* _YOUR ASSIGNMENT_
Which lines in the listing below contain the string "wlGlobals"? Copy each of them out in full.

"""

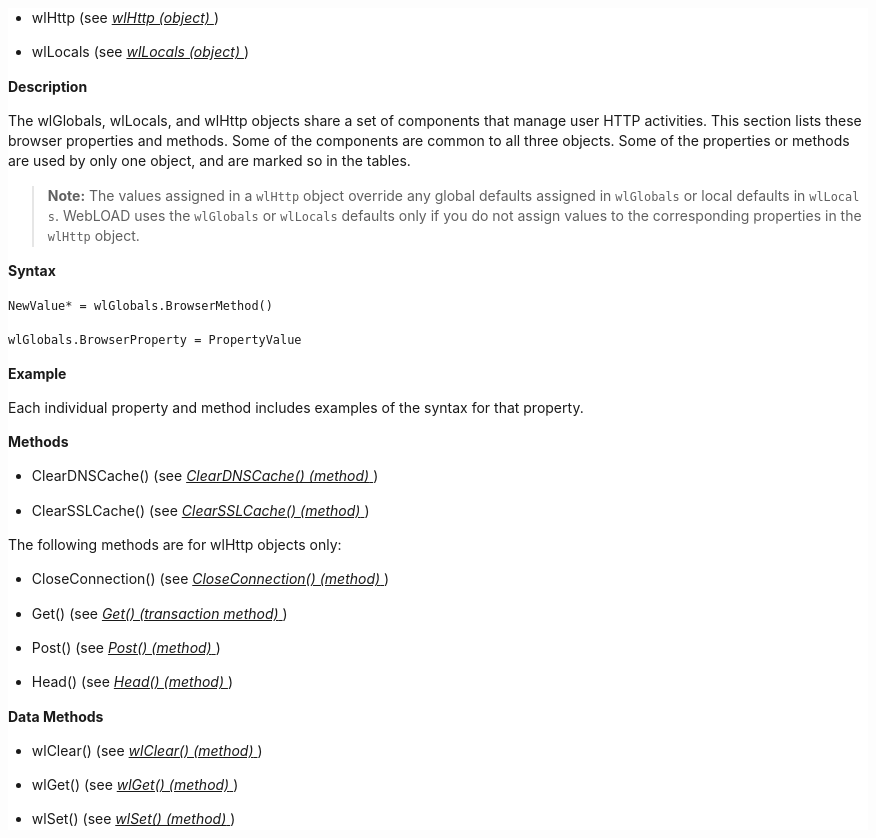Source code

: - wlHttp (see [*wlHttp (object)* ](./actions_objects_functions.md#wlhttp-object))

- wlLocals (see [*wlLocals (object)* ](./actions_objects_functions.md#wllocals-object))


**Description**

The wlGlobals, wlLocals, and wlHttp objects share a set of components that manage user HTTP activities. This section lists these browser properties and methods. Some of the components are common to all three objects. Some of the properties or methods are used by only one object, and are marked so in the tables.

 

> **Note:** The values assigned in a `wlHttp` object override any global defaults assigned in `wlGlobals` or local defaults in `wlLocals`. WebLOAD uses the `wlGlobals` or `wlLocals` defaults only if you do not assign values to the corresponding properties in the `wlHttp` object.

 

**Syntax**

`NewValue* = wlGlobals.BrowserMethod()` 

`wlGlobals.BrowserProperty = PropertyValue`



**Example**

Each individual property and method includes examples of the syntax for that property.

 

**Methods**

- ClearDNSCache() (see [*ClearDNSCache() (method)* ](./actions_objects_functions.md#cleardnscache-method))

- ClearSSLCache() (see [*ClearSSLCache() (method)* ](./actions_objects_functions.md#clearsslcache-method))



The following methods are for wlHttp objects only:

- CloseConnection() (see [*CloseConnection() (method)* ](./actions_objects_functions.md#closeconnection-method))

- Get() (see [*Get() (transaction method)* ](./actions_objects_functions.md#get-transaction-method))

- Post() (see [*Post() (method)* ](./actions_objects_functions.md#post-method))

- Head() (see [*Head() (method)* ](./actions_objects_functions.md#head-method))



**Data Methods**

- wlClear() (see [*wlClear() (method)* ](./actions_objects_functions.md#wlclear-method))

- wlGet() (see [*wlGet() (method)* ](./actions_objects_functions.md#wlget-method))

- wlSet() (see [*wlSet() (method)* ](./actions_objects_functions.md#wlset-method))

"""
"""

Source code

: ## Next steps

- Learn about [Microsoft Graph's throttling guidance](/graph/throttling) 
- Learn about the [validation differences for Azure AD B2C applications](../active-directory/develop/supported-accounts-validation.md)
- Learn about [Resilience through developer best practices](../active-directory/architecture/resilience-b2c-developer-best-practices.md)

"""

* _OUTPUT BELOW_
The wlGlobals, wlLocals, and wlHttp objects share a set of components that manage user HTTP activities. This section lists these browser properties and methods. Some of the components are common to all three objects. Some of the properties or methods are used by only one object, and are marked so in the tables.
> **Note:** The values assigned in a `wlHttp` object override any global defaults assigned in `wlGlobals` or local defaults in `wlLocals`. WebLOAD uses the `wlGlobals` or `wlLocals` defaults only if you do not assign values to the corresponding properties in the `wlHttp` object.
`NewValue* = wlGlobals.BrowserMethod()` 
`wlGlobals.BrowserProperty = PropertyValue`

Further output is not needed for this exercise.